The suspect visited Austria from 27 November to 4 December last year, according to Austria's Interior Minister Herbert Kickl, who said that potential links to Austrian extremists were being looked into.
Police have searched the house of the charismatic, social media-savvy IBÖ leader, Martin Sellner, who has done much to raise the profile of the Identitarians throughout Europe.
The group is hostile to multiculturalism, and claims to defend Europe against migrants, especially Muslims.
Mr Sellner has firmly denied any involvement with the 15 March attacks, which killed 50 people, but admits he received the donation and wrote an email of thanks.
In a video posted online, he said: "I am not a member of a terrorist organisation. I have nothing to do with this man, other than that I passively received a donation from him."
Austria's Chancellor Sebastian Kurz has said the group will be dissolved if it is deemed to be a terrorist organisation.
"There must be no tolerance for dangerous ideologies in our country - no matter if it's radical Islam or right-wing fanaticism," he said.
The main suspect in the Christchurch mosque attacks, Australian Brenton Tarrant, also seems to have had a preoccupation with Austrian history - something the interior minister said was being investigated.
Austrian landmark
The suspect's clothes and weapons were covered with writing and symbols.
One of the words daubed in white on a gun magazine was "Vienna".
There was also a string of names of historical figures, including that of Count Ernst Rüdiger von Starhemberg, the military commander of Vienna during the Ottoman siege of 1683.
Starhemberg and his company of 20,000 men defended the city against the 120,000-strong Ottoman army, which was eventually defeated by the combined forces of Poles, Habsburgs and the Holy Roman Empire.

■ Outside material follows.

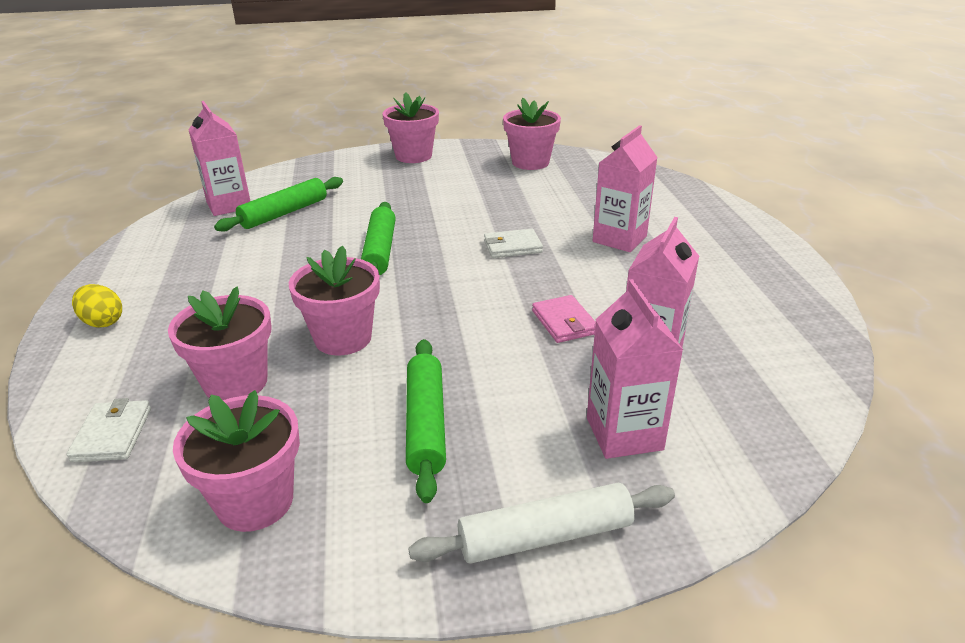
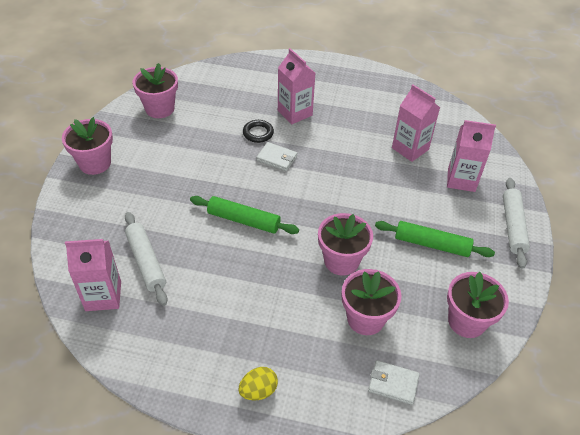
camera: 70 degrees left, 15 degrees up
(284, 213) = (146, 262): green rolling pin -> white rolling pin
(512, 247) = (277, 158): white wallet -> white wallet turned 75 degrees counterclockwise
(549, 224) = (258, 133): none -> black ring
(564, 322) = (368, 166): pink wallet -> none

The Battle of Vienna in 1683 is often cited by historians as the point where the Ottoman advance on Western Europe was stopped; the turning of the tide in the Muslim/Christian struggle for the control of Europe.
As such, it is a date celebrated by the far right, including, it seems, the Christchurch suspect, who is a self-confessed anti-Muslim white supremacist.
'The Great Replacement'
The Documentation Archive of the Austrian Resistance (DOEW), which researches extreme-right activity, says there are "many rhetorical and ideological overlaps" between groups like the Identitarians and the suspected Christchurch attacker.

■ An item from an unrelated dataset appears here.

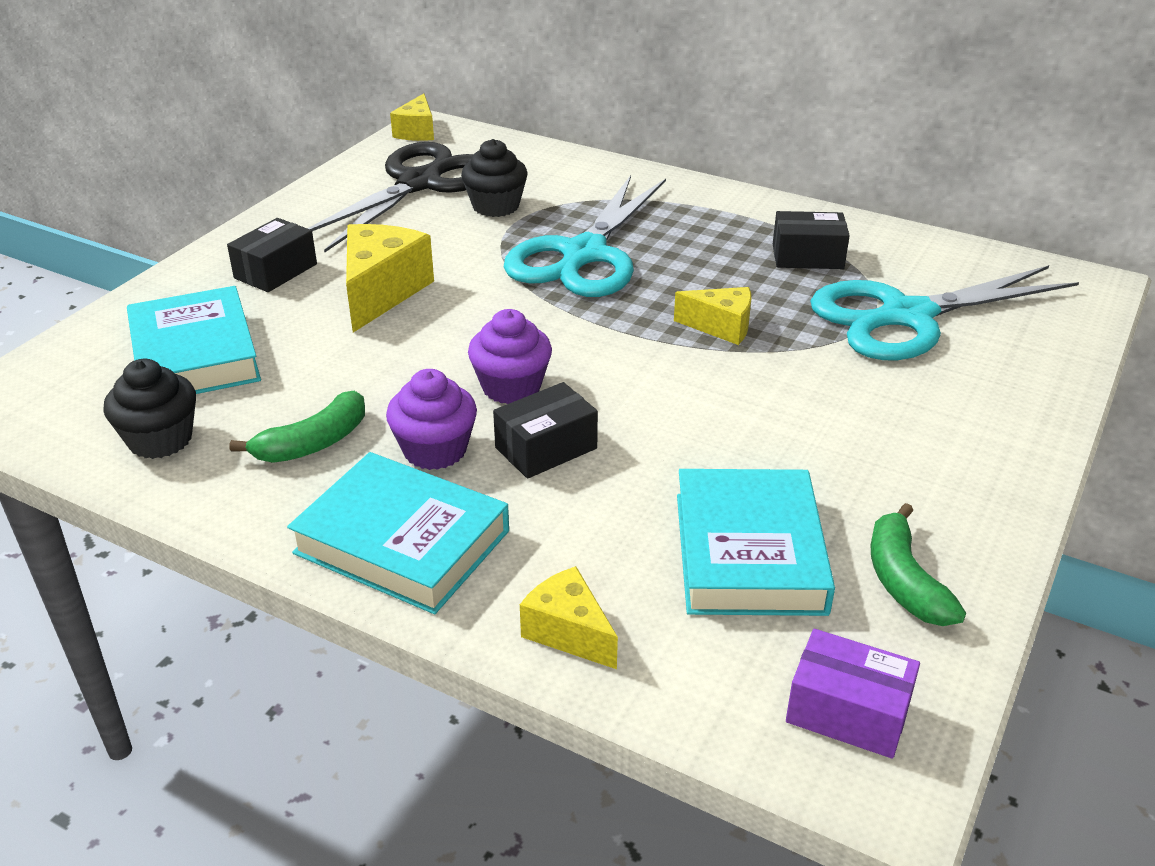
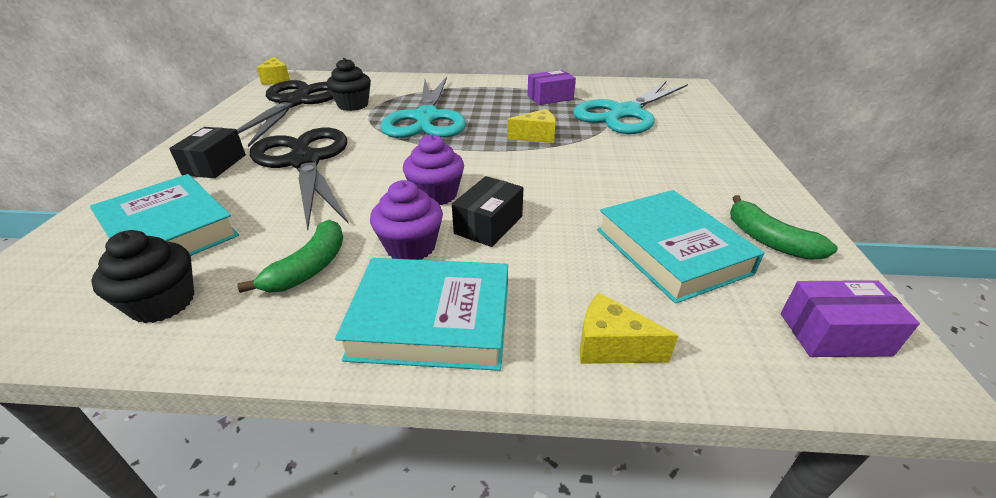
camera: 25 degrees left, 0 degrees up
(381, 292) = (305, 161): yellow cheese -> black scissors
(807, 256) = (550, 98): black box -> purple box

"The title of the attacker's manifesto, The Great Replacement (which sees immigrants as a threat to "white" Western culture) was a slogan popularised by the Identitarians," DOEW said on its website.
"Regardless of the outcome of the investigation," DOEW says, the Identitarians seem to be sticking to their narrative "for the time being". It points to an IBÖ statement from last week, which speaks of the "Great Replacement" and calls for "De-Islamification".

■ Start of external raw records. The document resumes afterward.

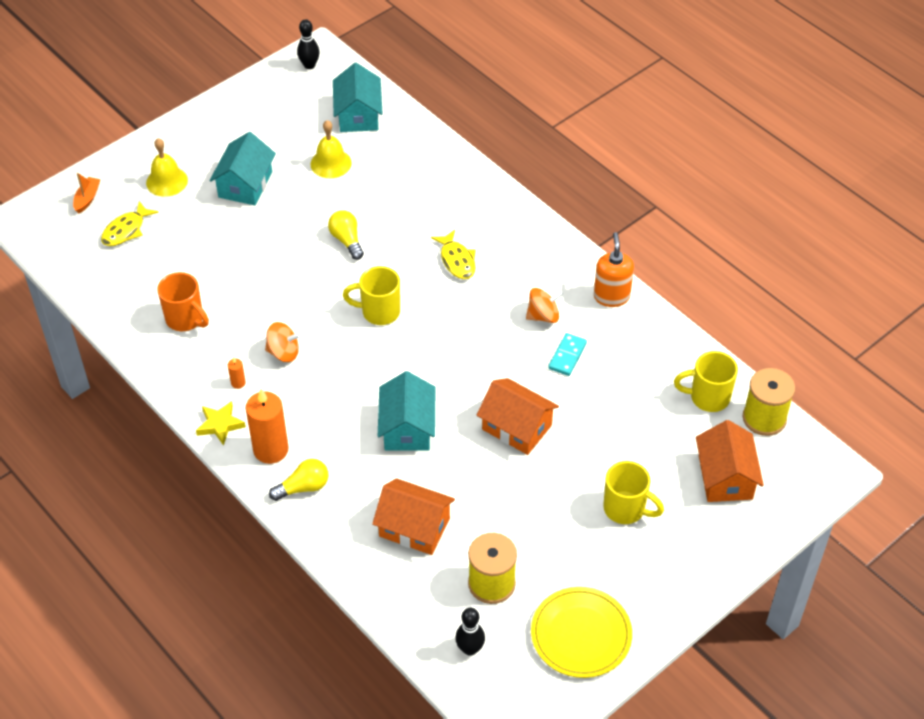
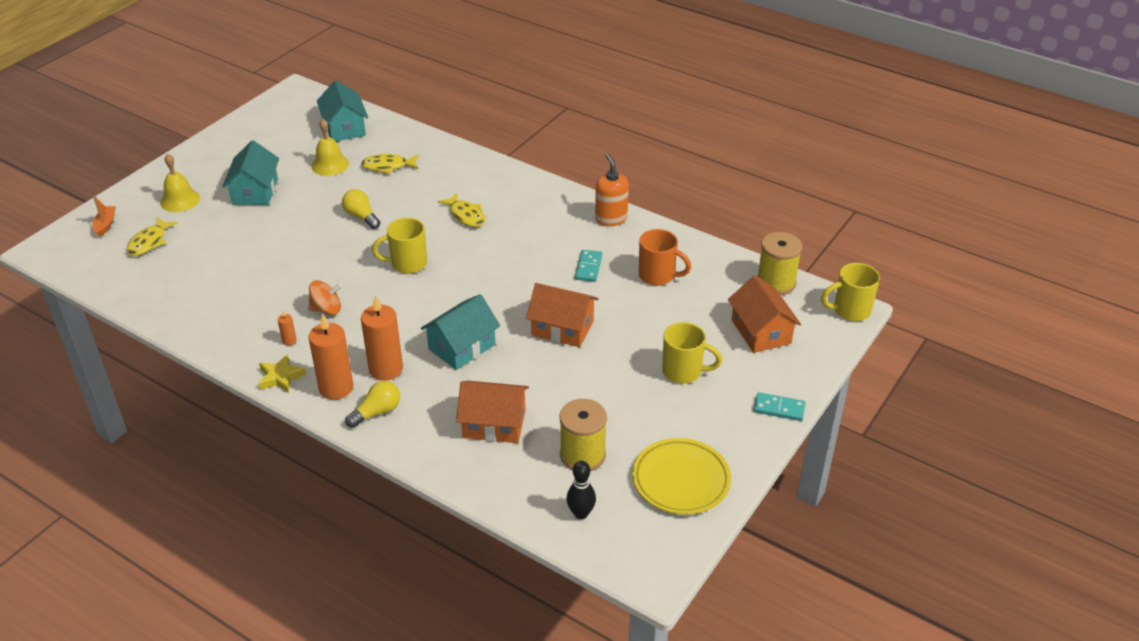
camera: 15 degrees left, 10 degrees down
(186, 319) = (225, 300): orange mug -> orange mug (658, 276)
(309, 65) = (290, 100): black bowling pin -> none
(324, 438) = (386, 369): none -> orange candle
(391, 178) = (388, 166): none -> yellow fish
(407, 428) = (462, 347): turquoise house -> turquoise house turned 60 degrees clockwise
(543, 316) = (556, 242): orange spinning top -> none
(708, 397) = (722, 276): yellow mug -> yellow mug (850, 310)
(710, 575) = (779, 408): none -> turquoise domino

The whole affair is uncomfortable not just for the Identitarians, but for Austria's government as well.
Mr Kurz's own conservative Austrian People's Party is in coalition with the far-right Freedom Party (FPÖ), making Austria the only country in Western Europe with a far-right presence in government.
FPÖ leader and Vice-Chancellor Heinz-Christian Strache said on Wednesday that his party had "nothing to do with the Identitarians".
However, Austrian media published photos of FPÖ politicians with members of the group, and Bernhard Weidinger from DOEW told the BBC that there were many links between FPÖ politicians and members of the IBÖ, who often attended each other's events.
In 2016, before he became interior minister, Herbert Kickl gave a speech to a far-right conference in Linz, called Defenders of Europe. The FPÖ politician addressed his audience, which included Identitarians, as "like-minded people", according to Austrian media reports.
The FPÖ has also long celebrated the Battle of Vienna victory of 1683. In 2010 it even published a comic, set during the siege, featuring Mr Strache as a knight saving Vienna's cathedral from an Ottoman minaret.
And when Mr Strache and Mr Kurz presented their government programme back in 2017, shortly before the coalition was sworn in, they broke with tradition, and held the event on Vienna's Kahlenberg mountain, where the Battle of Vienna took place.
Asked if there was any historical significance to the choice of venue, Mr Kurz said no.
But in a video blog, Mr Sellner hailed it as "a good omen".